Rapport is defined as a harmonious relationship in which the people concerned are able to communicate effectively, and with a good understanding of each other’s views.
It comes as no surprise then, that building rapport is a vital part of any lead generation or sales role. Without it, can you really expect a prospect to be interested in your new product, or want to find out more about your services?
The difficulty in building rapport can change depending on the situation. Having the knowledge of how to establish that positive, harmonious relationship is important as the same tactics can be applied across any number of situations and contexts. Listed below are some of the best and most effective ways to inspire trust and understanding solely through your communication – thus creating rapport, and, hopefully, a positive outcome.
Try to adjust and match behaviours
Matching the gestures, behaviours and character traits of the other party during a conversation is a great, simple way to foster a positive working relationship.
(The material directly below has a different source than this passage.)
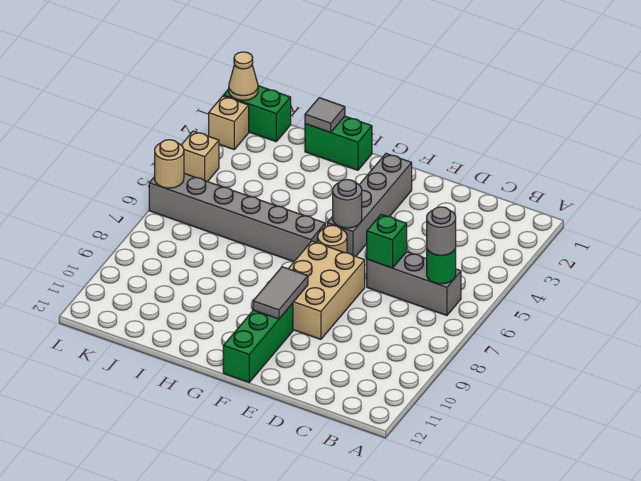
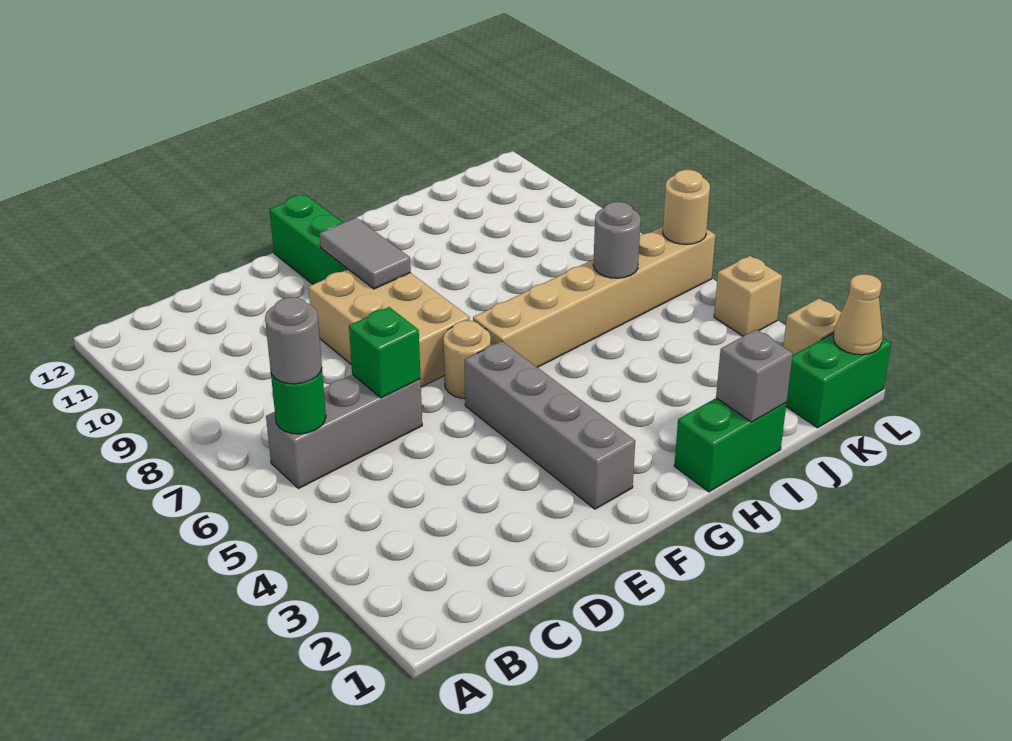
grey 1x1 round brick [333,180,362,228] -> grey 1x1 round brick moved to [593,202,641,278]
grey 1x6 brick [149,174,325,262] -> tan 1x6 brick [473,226,715,367]
grey 1x1 tile [305,98,345,132] -> grey 1x1 brick [716,329,793,422]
Be careful though – matching and mirroring behaviours is often confused with just copying the actions of another person in a conversation. Whilst you do want to generally match their posture, you don’t want to immediately change your body position every time they do. If they don’t consciously notice, they may well do at a subconscious level, which will harm your chances of establishing any rapport.
It’s not just about posture either, you want to pick up on all the aspects of their communication style. Are they loud or quiet? Do they use hand gestures? Are they confident? What is their tone of voice? Are they quite formal or laid back? Try to answer these questions as you go, and adjust your behaviour accordingly.
Be concrete and clear
Language is the most important tool we have to build trust and understanding.
In business meetings, try to avoid using sales jargon or corporate buzzwords – phrases which have lost all authenticity and meaning. Instead, just try to use normal, clear, and relatable language. Having a conversation like you would with an old friend will build rapport much quicker than talking about synergy, holistic strategy, or streamlining.
Similarly, consider what message you’re sending with your body language. Crossing your arms, looking at the floor, fidgeting or tapping, all convey disinterest. On the other hand, looking a person in the eyes, relaxing your shoulders, taking notes, all show that you are engaging positively with the conversation.
I’m a huge advocate of active listening – it’s one of the core concepts I teach in our communication workshops. Active listening means that you take in everything the other person says, remember it, and provide direct, relevant feedback. It’s advantage is clear; active listening is effective communication, a key part of establishing rapport.
There’s a lot more to active listening than you would imagine. To start with, try to think about and process every sentence you hear, and provide affirmative feedback to encourage the speaker and show that you are listening.
It’s not an easy task – we tend to switch off, or become distracted, quite easily. However, making the effort to concentrate for the entire conversation will not just help build rapport, but you might just pick up on a tiny detail that helps you close the deal or understand exactly what the other person wants.
Rapport is undoubtedly one of most important factors in building lasting business relationships. There’s no great secret to it, but even so it can be difficult to quickly strike up a good relationship with a new contact. Nonetheless, with the strategies outlined above (reading and accommodating their behaviours, using clear language to communicate, and actively engaging in the conversation), you will have a great base to work from.
And perhaps most importantly, it should be noted that all of these points centre around one thing in particular: being an authentic, nice person, for which there is no substitute or greater way to establish a positive relationship.